▶ [JOB ITEM]:
Copy every line of text in the material below word for word, and leave the pictures out of your answer.

[Extracted page text]
□ □ □
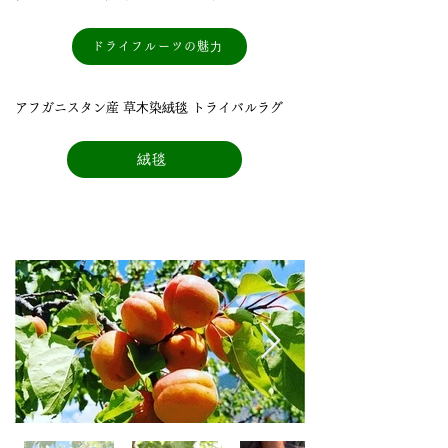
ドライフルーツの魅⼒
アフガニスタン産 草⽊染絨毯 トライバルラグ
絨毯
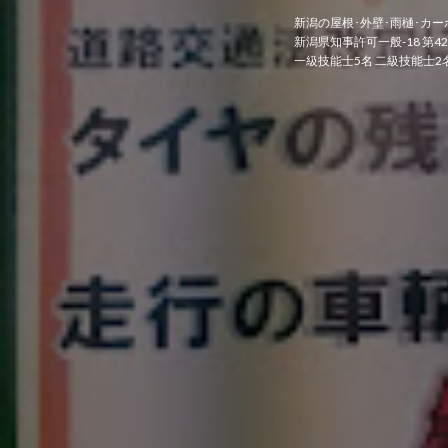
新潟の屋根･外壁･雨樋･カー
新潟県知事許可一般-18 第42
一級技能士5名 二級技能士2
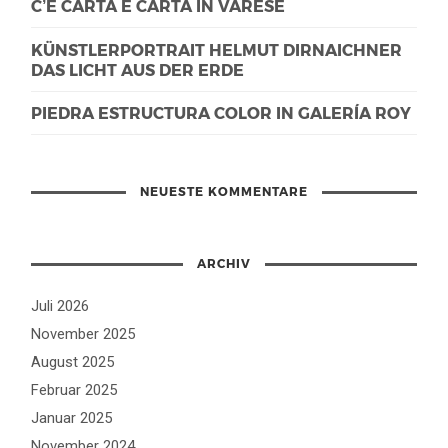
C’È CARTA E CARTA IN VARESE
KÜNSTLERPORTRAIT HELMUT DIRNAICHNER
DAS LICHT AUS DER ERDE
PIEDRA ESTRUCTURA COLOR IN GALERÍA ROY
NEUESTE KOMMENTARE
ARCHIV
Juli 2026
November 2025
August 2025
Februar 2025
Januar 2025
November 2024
□ □ □
▶ [YOUR SOLUTION]:
ドライフルーツの魅⼒
アフガニスタン産 草⽊染絨毯 トライバルラグ
絨毯
新潟の屋根･外壁･雨樋･カー
新潟県知事許可一般-18 第42
一級技能士5名 二級技能士2
C’È CARTA E CARTA IN VARESE
KÜNSTLERPORTRAIT HELMUT DIRNAICHNER
DAS LICHT AUS DER ERDE
PIEDRA ESTRUCTURA COLOR IN GALERÍA ROY
NEUESTE KOMMENTARE
ARCHIV
Juli 2026
November 2025
August 2025
Februar 2025
Januar 2025
November 2024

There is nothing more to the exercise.